- _The records_
========
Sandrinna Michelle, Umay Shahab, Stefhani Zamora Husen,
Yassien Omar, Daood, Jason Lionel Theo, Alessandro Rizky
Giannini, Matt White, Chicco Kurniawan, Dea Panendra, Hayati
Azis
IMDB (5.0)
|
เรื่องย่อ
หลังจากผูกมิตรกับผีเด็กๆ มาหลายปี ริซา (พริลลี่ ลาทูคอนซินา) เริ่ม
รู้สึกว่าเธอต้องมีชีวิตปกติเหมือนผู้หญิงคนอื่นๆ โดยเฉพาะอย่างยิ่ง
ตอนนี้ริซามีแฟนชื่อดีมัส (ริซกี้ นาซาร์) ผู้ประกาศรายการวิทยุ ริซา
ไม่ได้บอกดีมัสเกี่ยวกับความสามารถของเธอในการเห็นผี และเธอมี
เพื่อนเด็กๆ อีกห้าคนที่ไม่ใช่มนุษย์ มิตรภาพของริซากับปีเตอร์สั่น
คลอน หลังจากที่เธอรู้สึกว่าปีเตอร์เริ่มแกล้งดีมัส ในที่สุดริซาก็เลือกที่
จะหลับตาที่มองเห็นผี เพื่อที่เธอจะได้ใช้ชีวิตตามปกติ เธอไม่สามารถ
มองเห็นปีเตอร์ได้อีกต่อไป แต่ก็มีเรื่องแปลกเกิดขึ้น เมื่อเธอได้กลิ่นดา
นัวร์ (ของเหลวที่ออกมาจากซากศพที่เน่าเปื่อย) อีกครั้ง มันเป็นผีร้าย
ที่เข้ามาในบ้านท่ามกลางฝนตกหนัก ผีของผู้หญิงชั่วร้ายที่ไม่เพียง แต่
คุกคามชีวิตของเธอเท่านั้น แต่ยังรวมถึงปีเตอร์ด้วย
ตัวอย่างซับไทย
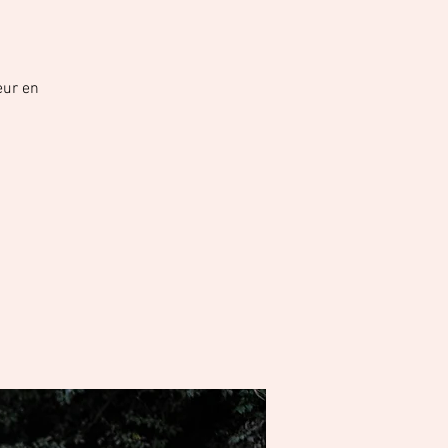
eur en
.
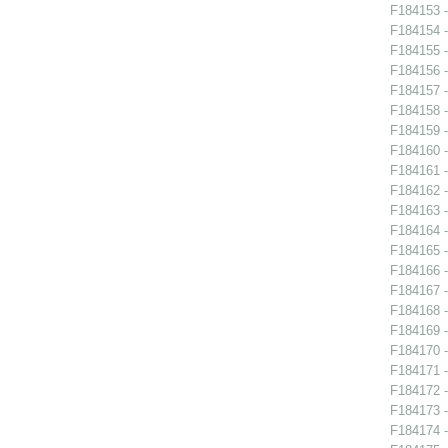
F184153 -
F184154 -
F184155 -
F184156 -
F184157 -
F184158 -
F184159 -
F184160 -
F184161 -
F184162 -
F184163 -
F184164 -
F184165 -
F184166 -
F184167 -
F184168 -
F184169 -
F184170 -
F184171 -
F184172 -
F184173 -
F184174 -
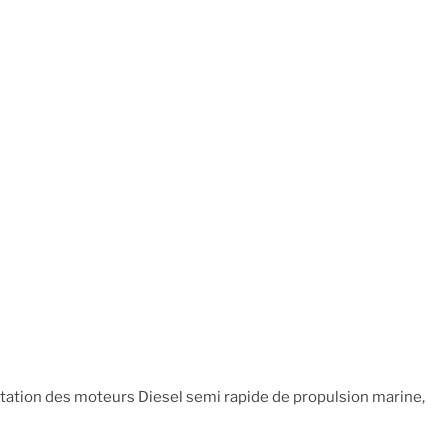
ation des moteurs Diesel semi rapide de propulsion marine,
========
- _Your task_
Reproduce the text of every entry above line for line without changing anything, and leave the pictures out of your answer.

- _Reply_
Sandrinna Michelle, Umay Shahab, Stefhani Zamora Husen,
Yassien Omar, Daood, Jason Lionel Theo, Alessandro Rizky
Giannini, Matt White, Chicco Kurniawan, Dea Panendra, Hayati
Azis
IMDB (5.0)
|
เรื่องย่อ
หลังจากผูกมิตรกับผีเด็กๆ มาหลายปี ริซา (พริลลี่ ลาทูคอนซินา) เริ่ม
รู้สึกว่าเธอต้องมีชีวิตปกติเหมือนผู้หญิงคนอื่นๆ โดยเฉพาะอย่างยิ่ง
ตอนนี้ริซามีแฟนชื่อดีมัส (ริซกี้ นาซาร์) ผู้ประกาศรายการวิทยุ ริซา
ไม่ได้บอกดีมัสเกี่ยวกับความสามารถของเธอในการเห็นผี และเธอมี
เพื่อนเด็กๆ อีกห้าคนที่ไม่ใช่มนุษย์ มิตรภาพของริซากับปีเตอร์สั่น
คลอน หลังจากที่เธอรู้สึกว่าปีเตอร์เริ่มแกล้งดีมัส ในที่สุดริซาก็เลือกที่
จะหลับตาที่มองเห็นผี เพื่อที่เธอจะได้ใช้ชีวิตตามปกติ เธอไม่สามารถ
มองเห็นปีเตอร์ได้อีกต่อไป แต่ก็มีเรื่องแปลกเกิดขึ้น เมื่อเธอได้กลิ่นดา
นัวร์ (ของเหลวที่ออกมาจากซากศพที่เน่าเปื่อย) อีกครั้ง มันเป็นผีร้าย
ที่เข้ามาในบ้านท่ามกลางฝนตกหนัก ผีของผู้หญิงชั่วร้ายที่ไม่เพียง แต่
คุกคามชีวิตของเธอเท่านั้น แต่ยังรวมถึงปีเตอร์ด้วย
ตัวอย่างซับไทย
eur en
.
F184153 -
F184154 -
F184155 -
F184156 -
F184157 -
F184158 -
F184159 -
F184160 -
F184161 -
F184162 -
F184163 -
F184164 -
F184165 -
F184166 -
F184167 -
F184168 -
F184169 -
F184170 -
F184171 -
F184172 -
F184173 -
F184174 -
ation des moteurs Diesel semi rapide de propulsion marine,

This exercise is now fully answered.